Determination of cyromazine in some soil samples using MIP/PANI-SCISE.

Sample	Amount of Cyromazine (µg/g)
	Potentiometry	Official Standard Method [45] a
Sample 1	5.6 ± 0.7	4.7 ± 0.6
Sample 2	8.3 ± 0.3	8.7 ± 0.2
Sample 3	10.2 ± 0.5	9.3 ± 0.4

a Average of five measurements ± standard deviation.

4. Conclusions

In this work, we describe the fabrication and characterization of two different solid contact screen printed electrodes for rapid assay of cyromazine in pesticide formulation and soil samples. Polyaniline (PANI) was used as an ion-to-electron transducing material.
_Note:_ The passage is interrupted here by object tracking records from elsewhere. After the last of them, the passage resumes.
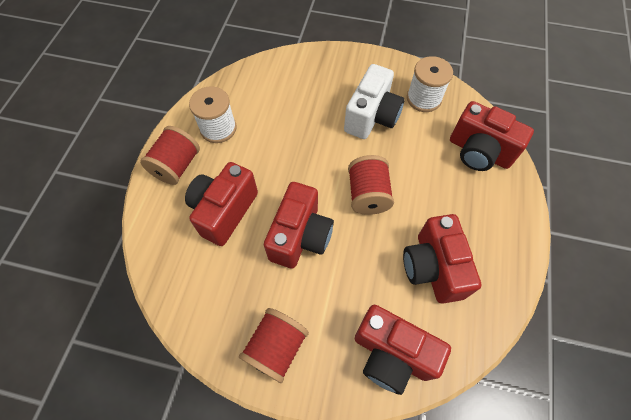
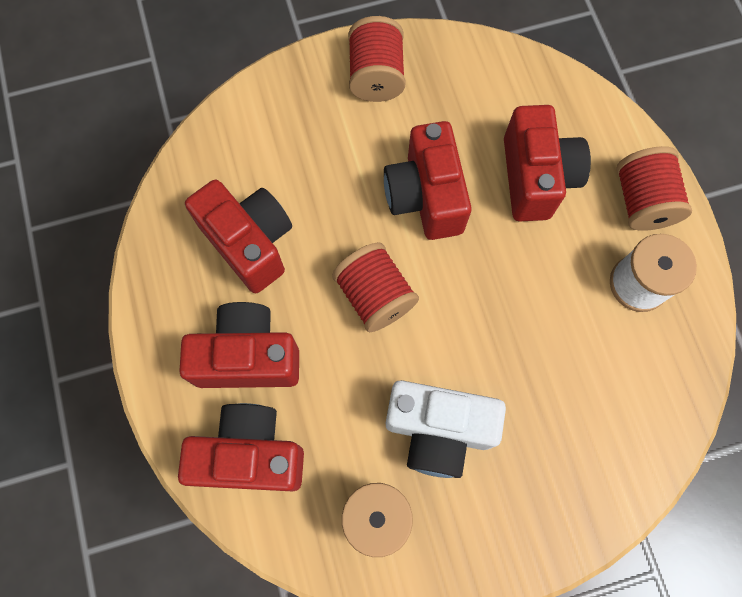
camera: 150 degrees right, 10 degrees up
(371, 117) = (438, 430): white camera -> white camera turned 75 degrees counterclockwise
(391, 354) = (256, 129): red camera -> red camera (248, 356)

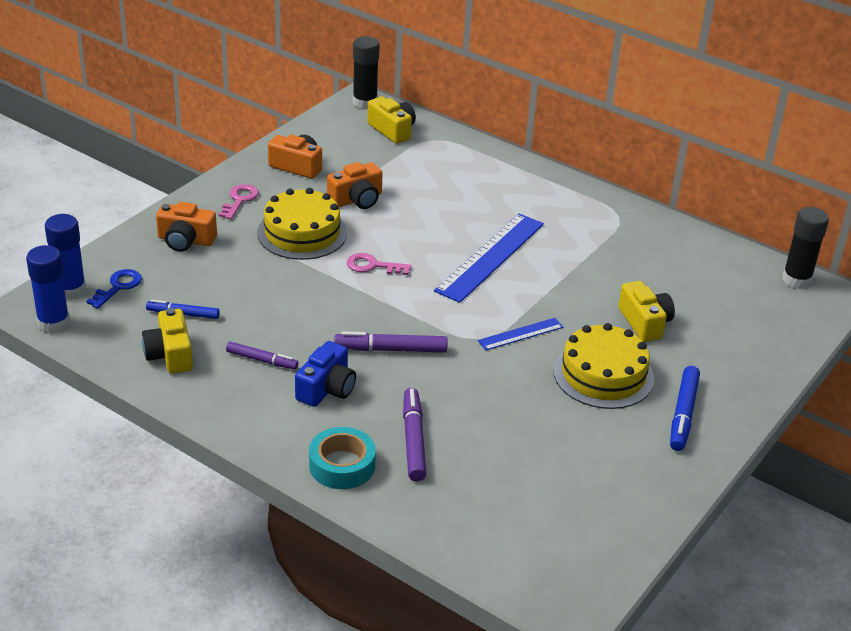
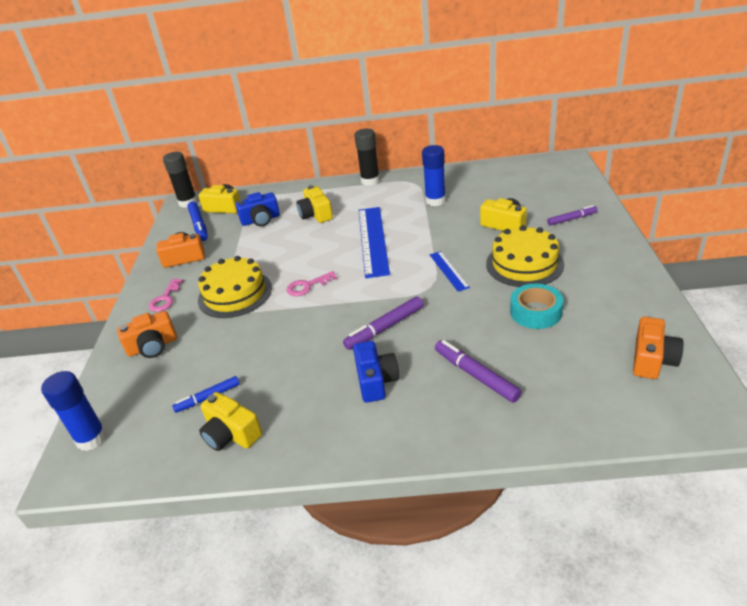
camera: 30 degrees left, 0 degrees up
(53, 323) = (102, 474): blue glue stick -> blue glue stick (435, 201)
(118, 287) = (132, 411): blue key -> none
(239, 200) = (165, 299): pink key -> pink key turned 150 degrees counterclockwise
(262, 360) = (306, 392): purple marker -> purple marker (572, 219)
(342, 465) = (454, 426): turquoise tape -> turquoise tape (535, 312)
(357, 199) = (248, 255): orange camera -> orange camera (652, 360)
(411, 166) = (261, 220): none -> blue camera
(471, 193) = (316, 214): none -> yellow camera
(520, 334) = (449, 270): blue ruler -> blue ruler turned 45 degrees counterclockwise
(683, 414) = (594, 258): blue marker -> blue marker (199, 225)
(796, 280) = (542, 164): black glue stick -> black glue stick (370, 181)

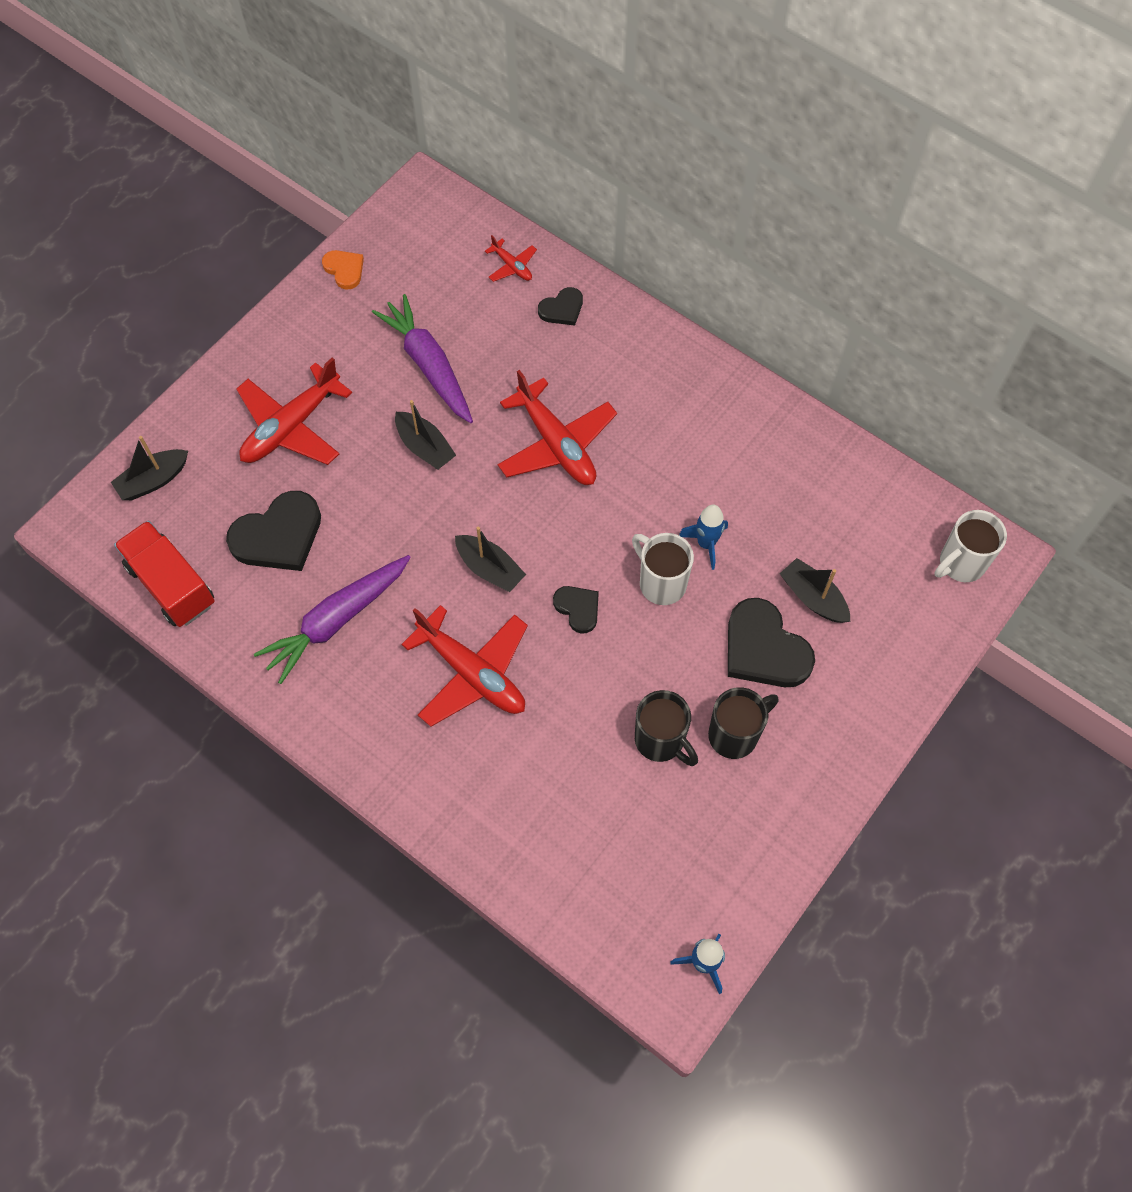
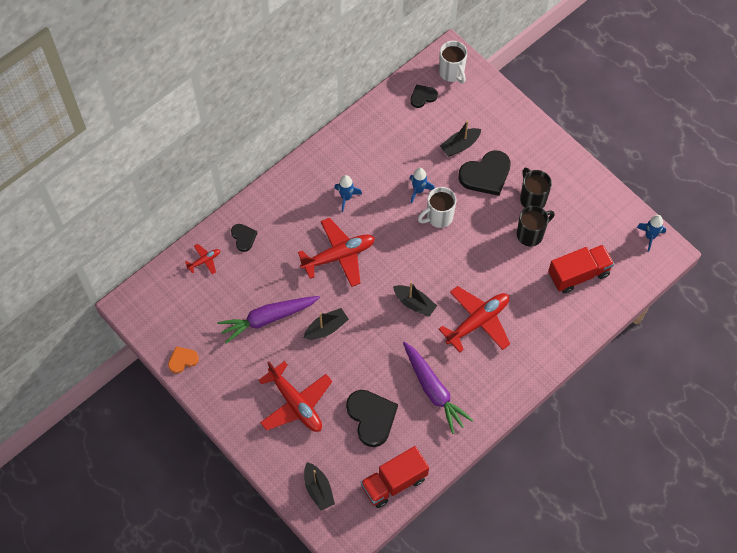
camera: 80 degrees left, 0 degrees up
(489, 569) = (414, 303): black boat -> black boat turned 75 degrees clockwise
(578, 608) = (447, 261): black heart -> black heart (422, 97)
(596, 835) = (578, 274): none -> red truck
(666, 437) = (346, 197): none -> blue rocket

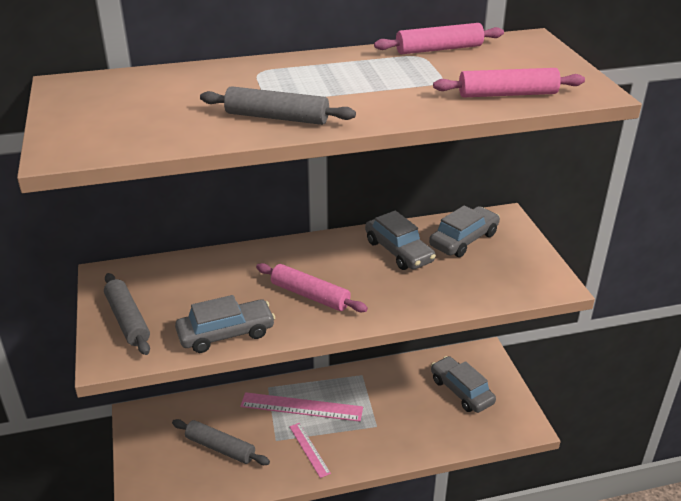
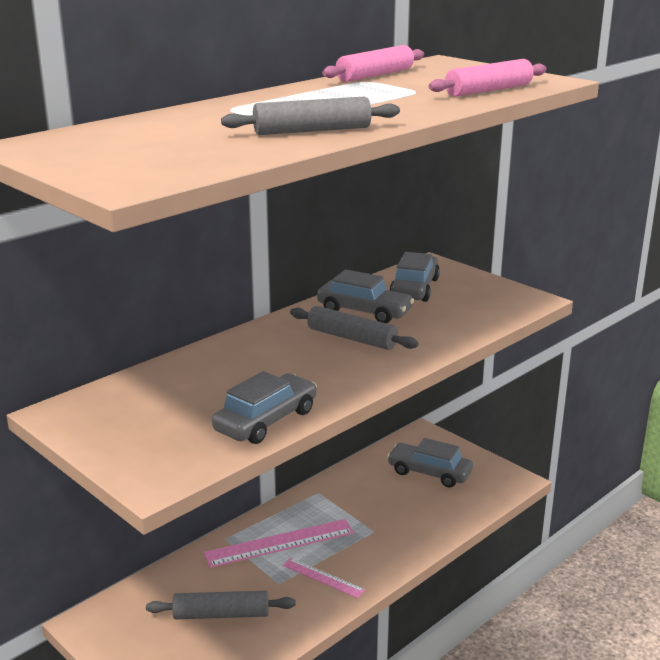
camera: 30 degrees left, 10 degrees down
(127, 320) = (136, 443): grey rolling pin -> grey rolling pin (351, 338)
(310, 295) = (317, 366): pink rolling pin -> none

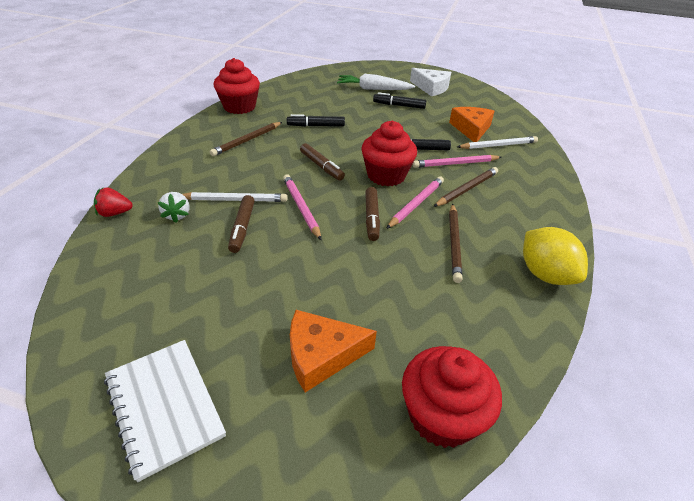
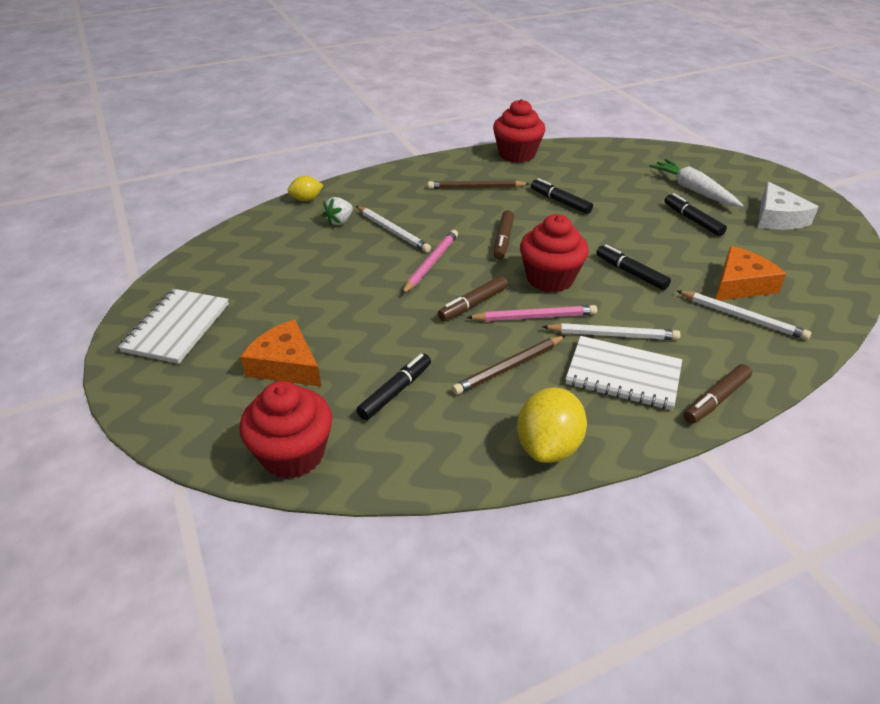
camera: 50 degrees right, 0 degrees up
(115, 213) = (306, 199): red strawberry -> yellow lemon
(242, 228) = (366, 254): brown marker -> brown marker (716, 400)
(424, 310) = (395, 391): none -> black marker
(455, 164) = (647, 307): pink pencil -> none
(467, 189) = (612, 335): brown pencil -> white pencil
(506, 208) = (623, 375): none -> white notebook

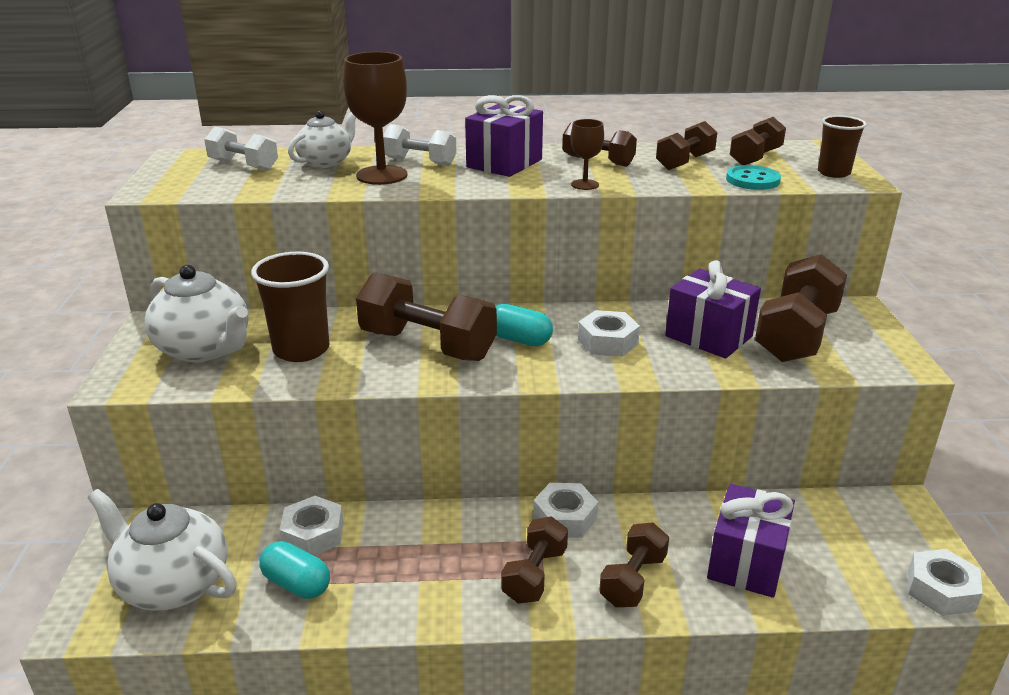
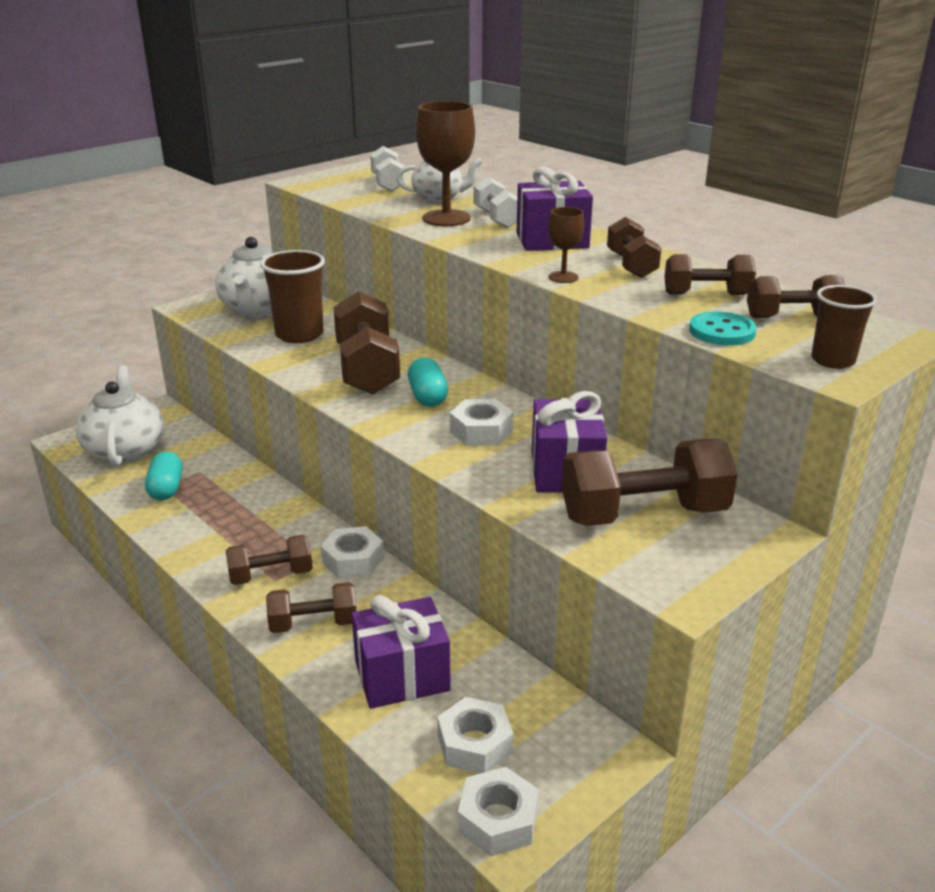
camera: 50 degrees right, 0 degrees up
(313, 534) = (219, 470): white nut -> white nut (475, 744)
This study reinforced the excellent characteristic of PANI as a good solid contact for ISEs to eliminate the water layer formation between the solid contact layer and the membrane sensor. The sensors MIP/PANI-SCISE and TPB/CYR/PANI-SCISE showed Nernstian responses towards CYR ions with slopes of 28.1 ± 2.1 (r2 = 0.9999) and 36.4 ± 1.6 (r2 = 0.9991) mV/decade over a linear range 1.0 × 10−2–5.2 × 10−6 and 1.0 × 10−2–5.7 × 10−5 M with a detection limit 2.2 × 10−6 and 8.13 × 10−6 M, respectively. The proposed electrodes showed a high selectivity for CYR over common interfering pesticides. The electrodes were used successfully for determination of CYR in soluble liquid (SL) formulation and soil samples with high accuracy and precision.